The first question is not so simple because the ML model had to determine if she was packing or unpacking. This demonstration showed the high level of abstraction and the limited amount of software that needed to be written to accomplish a fairly complex task to answer these two questions. But it is very possible, that in production the latency of this or larger ML models could be too great for a given application and the model would need optimization.
Within the stack, and within the scope of the Keras program, the performance bottlenecks could be solved by rewriting the constraining code with native C++ code.
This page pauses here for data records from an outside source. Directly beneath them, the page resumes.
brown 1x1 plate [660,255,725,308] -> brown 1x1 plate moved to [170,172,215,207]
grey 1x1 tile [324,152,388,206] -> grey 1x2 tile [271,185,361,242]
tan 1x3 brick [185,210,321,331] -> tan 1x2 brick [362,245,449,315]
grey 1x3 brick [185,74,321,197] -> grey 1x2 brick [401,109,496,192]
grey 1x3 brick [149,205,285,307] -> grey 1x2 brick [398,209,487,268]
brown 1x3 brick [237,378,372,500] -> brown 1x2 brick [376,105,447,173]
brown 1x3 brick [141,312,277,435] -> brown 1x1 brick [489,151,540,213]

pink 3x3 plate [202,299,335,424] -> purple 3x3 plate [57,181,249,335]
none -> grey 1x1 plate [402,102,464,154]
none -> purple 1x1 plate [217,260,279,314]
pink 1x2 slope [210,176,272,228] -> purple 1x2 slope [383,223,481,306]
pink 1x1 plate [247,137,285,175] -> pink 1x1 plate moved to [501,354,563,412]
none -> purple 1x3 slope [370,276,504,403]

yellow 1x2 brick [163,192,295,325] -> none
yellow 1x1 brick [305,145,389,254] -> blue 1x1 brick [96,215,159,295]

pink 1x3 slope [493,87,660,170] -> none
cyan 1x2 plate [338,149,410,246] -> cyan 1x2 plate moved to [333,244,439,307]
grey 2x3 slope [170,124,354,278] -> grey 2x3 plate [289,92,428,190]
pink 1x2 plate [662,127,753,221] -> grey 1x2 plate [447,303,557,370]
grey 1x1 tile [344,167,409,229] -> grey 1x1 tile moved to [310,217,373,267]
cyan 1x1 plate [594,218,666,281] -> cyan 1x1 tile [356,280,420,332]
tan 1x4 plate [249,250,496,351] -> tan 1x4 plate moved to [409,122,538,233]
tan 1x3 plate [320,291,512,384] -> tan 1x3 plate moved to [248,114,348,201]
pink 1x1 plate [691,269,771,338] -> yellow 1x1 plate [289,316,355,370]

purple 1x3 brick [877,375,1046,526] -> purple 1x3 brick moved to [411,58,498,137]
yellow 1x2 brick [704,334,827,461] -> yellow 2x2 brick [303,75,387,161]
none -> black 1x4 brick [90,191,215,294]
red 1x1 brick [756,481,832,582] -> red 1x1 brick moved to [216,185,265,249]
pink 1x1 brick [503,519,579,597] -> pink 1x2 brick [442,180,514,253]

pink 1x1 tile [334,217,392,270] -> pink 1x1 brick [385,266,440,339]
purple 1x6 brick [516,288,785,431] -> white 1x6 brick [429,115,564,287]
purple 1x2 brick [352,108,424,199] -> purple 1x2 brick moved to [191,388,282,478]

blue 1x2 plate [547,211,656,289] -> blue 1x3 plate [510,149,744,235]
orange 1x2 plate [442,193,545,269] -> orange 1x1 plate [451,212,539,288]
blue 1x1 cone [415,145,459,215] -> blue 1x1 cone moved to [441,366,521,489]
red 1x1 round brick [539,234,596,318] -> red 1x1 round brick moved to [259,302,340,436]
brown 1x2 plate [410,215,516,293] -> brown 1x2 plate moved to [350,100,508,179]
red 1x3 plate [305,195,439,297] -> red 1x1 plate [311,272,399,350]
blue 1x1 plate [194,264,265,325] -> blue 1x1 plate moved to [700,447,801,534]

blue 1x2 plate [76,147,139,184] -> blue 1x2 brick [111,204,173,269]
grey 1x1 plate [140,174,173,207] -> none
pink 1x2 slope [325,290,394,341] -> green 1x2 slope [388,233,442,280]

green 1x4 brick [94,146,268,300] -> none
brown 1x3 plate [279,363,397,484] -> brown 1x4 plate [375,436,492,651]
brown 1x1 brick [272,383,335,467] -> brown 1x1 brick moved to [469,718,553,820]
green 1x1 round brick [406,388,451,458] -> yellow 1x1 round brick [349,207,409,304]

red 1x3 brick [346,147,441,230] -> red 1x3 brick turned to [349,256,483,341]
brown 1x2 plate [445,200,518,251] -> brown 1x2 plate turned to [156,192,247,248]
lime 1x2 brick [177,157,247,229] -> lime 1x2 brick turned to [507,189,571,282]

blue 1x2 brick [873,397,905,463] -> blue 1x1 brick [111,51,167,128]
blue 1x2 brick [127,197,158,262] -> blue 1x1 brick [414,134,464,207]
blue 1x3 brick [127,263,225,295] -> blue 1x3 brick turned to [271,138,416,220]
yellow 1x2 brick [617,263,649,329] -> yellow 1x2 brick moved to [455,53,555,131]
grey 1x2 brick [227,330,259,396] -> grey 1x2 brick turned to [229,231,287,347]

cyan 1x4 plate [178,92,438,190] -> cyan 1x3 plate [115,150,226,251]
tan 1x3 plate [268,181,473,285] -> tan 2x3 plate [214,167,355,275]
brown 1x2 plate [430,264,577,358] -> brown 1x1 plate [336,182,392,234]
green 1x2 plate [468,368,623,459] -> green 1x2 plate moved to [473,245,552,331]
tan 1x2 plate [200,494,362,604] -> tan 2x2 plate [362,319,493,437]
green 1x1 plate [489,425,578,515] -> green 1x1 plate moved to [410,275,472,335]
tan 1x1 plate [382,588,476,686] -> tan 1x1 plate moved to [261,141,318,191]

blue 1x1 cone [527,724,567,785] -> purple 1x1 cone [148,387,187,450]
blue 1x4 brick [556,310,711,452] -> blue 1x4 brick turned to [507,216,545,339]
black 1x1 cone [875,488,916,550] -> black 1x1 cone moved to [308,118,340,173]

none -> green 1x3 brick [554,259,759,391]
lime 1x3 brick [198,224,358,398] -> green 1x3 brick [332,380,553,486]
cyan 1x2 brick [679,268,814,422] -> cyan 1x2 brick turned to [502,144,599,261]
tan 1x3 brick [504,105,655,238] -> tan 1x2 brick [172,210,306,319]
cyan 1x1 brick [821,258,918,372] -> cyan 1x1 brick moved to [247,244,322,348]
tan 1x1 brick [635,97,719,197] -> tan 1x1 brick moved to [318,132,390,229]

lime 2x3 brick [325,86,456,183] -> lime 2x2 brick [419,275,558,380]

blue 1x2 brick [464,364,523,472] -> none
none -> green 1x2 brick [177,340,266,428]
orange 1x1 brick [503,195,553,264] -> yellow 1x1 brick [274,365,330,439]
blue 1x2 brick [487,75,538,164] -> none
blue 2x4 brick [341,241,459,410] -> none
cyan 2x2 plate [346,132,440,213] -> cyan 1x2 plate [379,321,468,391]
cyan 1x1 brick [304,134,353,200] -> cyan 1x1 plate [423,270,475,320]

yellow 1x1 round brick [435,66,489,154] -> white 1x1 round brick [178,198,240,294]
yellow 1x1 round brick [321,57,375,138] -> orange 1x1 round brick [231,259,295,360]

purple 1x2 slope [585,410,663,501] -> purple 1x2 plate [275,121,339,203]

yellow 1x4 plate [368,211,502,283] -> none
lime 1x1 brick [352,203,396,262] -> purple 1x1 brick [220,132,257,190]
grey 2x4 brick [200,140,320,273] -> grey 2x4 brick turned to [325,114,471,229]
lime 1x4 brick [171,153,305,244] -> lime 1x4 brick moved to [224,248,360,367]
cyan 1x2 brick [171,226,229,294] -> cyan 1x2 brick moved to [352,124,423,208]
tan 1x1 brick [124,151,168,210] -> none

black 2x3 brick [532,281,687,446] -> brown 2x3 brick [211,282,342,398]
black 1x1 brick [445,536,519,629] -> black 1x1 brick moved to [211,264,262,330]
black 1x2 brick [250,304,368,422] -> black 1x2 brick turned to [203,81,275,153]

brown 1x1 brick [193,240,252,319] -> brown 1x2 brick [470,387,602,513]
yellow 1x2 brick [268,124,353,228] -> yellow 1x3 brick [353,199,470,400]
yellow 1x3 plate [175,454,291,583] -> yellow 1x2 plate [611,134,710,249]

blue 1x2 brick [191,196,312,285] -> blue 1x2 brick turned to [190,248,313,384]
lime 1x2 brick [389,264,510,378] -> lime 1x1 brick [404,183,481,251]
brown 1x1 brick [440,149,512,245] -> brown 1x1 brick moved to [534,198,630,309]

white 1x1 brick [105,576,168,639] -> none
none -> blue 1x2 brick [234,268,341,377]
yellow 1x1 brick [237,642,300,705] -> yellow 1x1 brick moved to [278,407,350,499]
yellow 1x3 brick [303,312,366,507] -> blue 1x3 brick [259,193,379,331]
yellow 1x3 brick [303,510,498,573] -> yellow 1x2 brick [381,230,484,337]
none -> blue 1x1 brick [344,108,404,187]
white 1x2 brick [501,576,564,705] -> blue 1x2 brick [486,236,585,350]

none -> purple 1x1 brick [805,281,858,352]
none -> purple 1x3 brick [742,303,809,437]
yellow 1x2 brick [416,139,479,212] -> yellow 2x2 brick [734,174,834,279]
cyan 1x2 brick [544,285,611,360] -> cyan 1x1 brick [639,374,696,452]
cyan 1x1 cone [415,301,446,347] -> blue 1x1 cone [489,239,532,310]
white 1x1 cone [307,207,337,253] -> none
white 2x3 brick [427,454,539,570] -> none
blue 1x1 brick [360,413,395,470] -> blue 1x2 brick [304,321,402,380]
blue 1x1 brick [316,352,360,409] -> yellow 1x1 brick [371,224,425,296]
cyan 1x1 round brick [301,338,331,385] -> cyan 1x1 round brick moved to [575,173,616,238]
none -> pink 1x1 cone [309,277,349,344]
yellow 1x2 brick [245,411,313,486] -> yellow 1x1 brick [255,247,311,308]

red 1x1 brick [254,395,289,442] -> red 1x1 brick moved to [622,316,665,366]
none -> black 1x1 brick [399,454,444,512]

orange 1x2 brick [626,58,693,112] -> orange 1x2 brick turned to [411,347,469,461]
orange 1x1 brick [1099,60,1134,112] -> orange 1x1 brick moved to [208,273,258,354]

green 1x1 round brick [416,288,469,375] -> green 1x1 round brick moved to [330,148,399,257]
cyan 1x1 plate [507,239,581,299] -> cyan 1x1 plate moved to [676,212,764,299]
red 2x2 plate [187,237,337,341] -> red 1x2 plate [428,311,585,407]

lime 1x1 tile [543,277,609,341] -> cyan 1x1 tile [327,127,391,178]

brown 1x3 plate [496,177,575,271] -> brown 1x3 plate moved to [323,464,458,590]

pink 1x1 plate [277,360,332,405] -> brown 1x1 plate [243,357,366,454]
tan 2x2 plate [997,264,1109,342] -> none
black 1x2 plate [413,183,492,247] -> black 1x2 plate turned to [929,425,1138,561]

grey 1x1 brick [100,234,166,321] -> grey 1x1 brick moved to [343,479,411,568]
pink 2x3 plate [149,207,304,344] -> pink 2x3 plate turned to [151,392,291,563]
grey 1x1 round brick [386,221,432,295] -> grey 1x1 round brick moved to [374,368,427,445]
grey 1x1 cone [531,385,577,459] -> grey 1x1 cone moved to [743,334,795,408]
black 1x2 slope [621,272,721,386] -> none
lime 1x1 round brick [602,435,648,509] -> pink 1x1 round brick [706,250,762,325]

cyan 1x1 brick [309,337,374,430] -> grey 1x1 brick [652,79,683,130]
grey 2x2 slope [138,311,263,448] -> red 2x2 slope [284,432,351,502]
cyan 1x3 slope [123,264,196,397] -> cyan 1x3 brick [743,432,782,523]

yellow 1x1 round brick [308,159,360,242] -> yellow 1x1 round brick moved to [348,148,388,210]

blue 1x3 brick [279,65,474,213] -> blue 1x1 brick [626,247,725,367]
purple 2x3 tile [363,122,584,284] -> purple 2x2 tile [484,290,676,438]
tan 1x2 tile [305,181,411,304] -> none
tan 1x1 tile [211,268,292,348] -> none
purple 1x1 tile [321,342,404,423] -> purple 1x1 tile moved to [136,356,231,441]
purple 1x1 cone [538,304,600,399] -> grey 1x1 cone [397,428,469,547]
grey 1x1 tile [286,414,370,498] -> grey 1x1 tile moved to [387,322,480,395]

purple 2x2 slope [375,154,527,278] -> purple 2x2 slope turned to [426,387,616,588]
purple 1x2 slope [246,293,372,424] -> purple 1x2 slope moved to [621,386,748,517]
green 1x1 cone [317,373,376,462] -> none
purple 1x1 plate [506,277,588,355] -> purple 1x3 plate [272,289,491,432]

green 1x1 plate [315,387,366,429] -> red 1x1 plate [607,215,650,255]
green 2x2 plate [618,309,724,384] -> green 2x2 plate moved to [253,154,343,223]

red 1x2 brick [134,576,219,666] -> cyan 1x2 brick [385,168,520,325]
Really big models, like Google Search rankings, can not run on a single GPU or even multiple GPUs, but rather have to run on interconnected banks of GPUs communicating over a high-speed internal systems bus or fiber optic bus interconnecting multiple systems.
An ML model proven during the research phase, may not economically scale for production, especially if low latency is needed in the order of hundreds of milliseconds like the user’s expectation for a response from Google Search to his query. Applying more hardware would increase cost significantly and might not still solve the problem because builders of ML at scale are still awaiting needed capabilities to be implemented in silicon hardware architectures. TensorFlow is optimized with a set of distributed TensorFlow APIs that enables an expert to write native code in C++ to distribute and coordinate the workload across a systems bus and interconnected systems.
What’s in it for Google and why open source
Google built TensorFlow and the community around it for four reasons:
1.) Independently developed code contributions and new use cases that will extend the capabilities of TensorFlow. Try as it may, no matter how good the perks are at Google, not all expert developers want to work at Google who also want to contribute to TensorFlow. And Google’s applications of ML do not represent all the potential use cases that will define TensorFlow 2.0 and later releases. Open source licensing brings code and perspective.
2.) Google thrives by acquiring a steady stream of talent from open source communities and student interns from which the best talent can be recruited.
3.) The academic and industry artificial intelligence and ML community is hyper open, sharing and building on each other’s research. So open that Google and competitor Facebook’s R&D teams contribute to one another’s papers. A proprietary approach would slow innovation.
4.) Google can monetize the innovation from the community by improving its products and offering TensorFlow on Google’s Cloud Platform.
TensorFlow is a platform, and Google’s intention is to build it to be as pervasive as Linux and as large as Android.